ガリアード2世はしゃがみ込むとクロノス博士の墓標の周りにアルドたちが集めてきた植物を植えるため地面を掘り返し始める。

「このために花を集めてたんだねー」

「はい、墓の周りは花で飾るものだとも記載されていました。このあたりは日中でも暗いので、発光する植物が良いのではと」

「うんうん、きっと喜んでもらえるよー」

「オレたちも手伝うよ」

皆で配置を相談しながら集めた植物を植えていくと、物寂しかった墓はにわかに明るくなった。白っぽい石の墓標は植物から放たれる光を受けて月のように青白く輝く。

「その球根も植えるのか?」

「はい。この植物は少し独特な植物で」

「さっきもそんなことを言っていたね。一体どんな植物なんだい?」

「クオンスイセンと呼ばれる植物で、私も古い文献に書かれた内容しか知りませんが、ほとんどの時期をこの球根かあるいは葉だけの姿で過ごし、800年に一度だけ芽を出して花を咲かせると言われています。とても長い時間を生きる植物で、球根の状態であればある程度の悪条件でも生き延びることができ、環境の変化にも耐えられるのだとか」

ガリアード2世が説明する間にもクオンスイセンの球根は土に隠れてすっかり見えなくなってしまう。植えたところを見ていなければどこにあるのかもわからなくなりそうだ。

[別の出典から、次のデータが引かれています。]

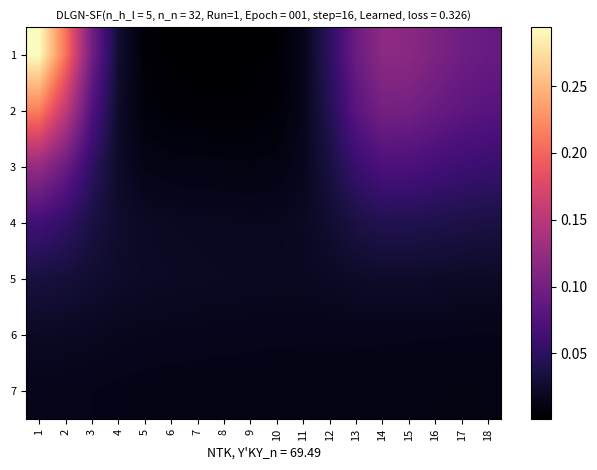

Reading left to right, list all the values displayed in this chart.

1: 1=0.3	2=0.2	3=0.1	4=0.0	5=0.0	6=0.0	7=0.0	8=0.0	9=0.0	10=0.0	11=0.0	12=0.0	13=0.1	14=0.1	15=0.1	16=0.1	17=0.1	18=0.1
2: 1=0.2	2=0.2	3=0.1	4=0.0	5=0.0	6=0.0	7=0.0	8=0.0	9=0.0	10=0.0	11=0.0	12=0.0	13=0.1	14=0.1	15=0.1	16=0.1	17=0.1	18=0.1
3: 1=0.1	2=0.1	3=0.1	4=0.0	5=0.0	6=0.0	7=0.0	8=0.0	9=0.0	10=0.0	11=0.0	12=0.0	13=0.1	14=0.1	15=0.1	16=0.1	17=0.1	18=0.1
4: 1=0.1	2=0.1	3=0.0	4=0.0	5=0.0	6=0.0	7=0.0	8=0.0	9=0.0	10=0.0	11=0.0	12=0.0	13=0.0	14=0.0	15=0.0	16=0.0	17=0.0	18=0.0
5: 1=0.0	2=0.0	3=0.0	4=0.0	5=0.0	6=0.0	7=0.0	8=0.0	9=0.0	10=0.0	11=0.0	12=0.0	13=0.0	14=0.0	15=0.0	16=0.0	17=0.0	18=0.0
6: 1=0.0	2=0.0	3=0.0	4=0.0	5=0.0	6=0.0	7=0.0	8=0.0	9=0.0	10=0.0	11=0.0	12=0.0	13=0.0	14=0.0	15=0.0	16=0.0	17=0.0	18=0.0
7: 1=0.0	2=0.0	3=0.0	4=0.0	5=0.0	6=0.0	7=0.0	8=0.0	9=0.0	10=0.0	11=0.0	12=0.0	13=0.0	14=0.0	15=0.0	16=0.0	17=0.0	18=0.0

「起きるのは800年に一回かー。かなりねぼすけだねー」

「ちなみに、球根は食用にもなるそうです」

「本当に食べる気だったのかもね……」

月影の森のゴブリンたちを思い浮かべているのかフォランがしみじみと言った。


 「ひょっとして、未来のガリアード2世が言っていた800年っていうのはこのクオンスイセンの花の咲く時のことだったのか?」

訊ねてもガリアード2世にとっては未来のことなのではっきりした答えはない。しかし、このクオンスイセンに対して彼は特別な思い入れを持ち始めているようだった。

「私はいずれ機能を止める日が来るのでしょうが、800年に一度咲くこの花が、ここに眠るクロノス博士を永く慰めてくれることでしょう。もしかするともっと未来の……皆さんが揃って平和に暮らしていた頃のクロノス博士や、博士のご家族にも見ていただけるかもしれませんね」

「……そうだな、いつかそんな未来が来るといいな」

感情など感じられないはずなのに、どこか明るい声音でガリアード2世は語る。過去から未来へ世界が繋がっている限り、いずれその瞬間が訪れるかもしれない。どれほどかわからないがその可能性があるというだけで不思議と未来は大きな希望に満ちているように感じられた。


 「オレもきっと見に行くよ。フィーネと一緒に」

空には絶えず光の胞子が飛び交っていて、見上げればまるで星の巡りの中心にいるような気持ちになる。


 クロノス博士の墓に黙祷を捧げると一陣の風が吹き抜け、優しくアルドの髪をなでていった。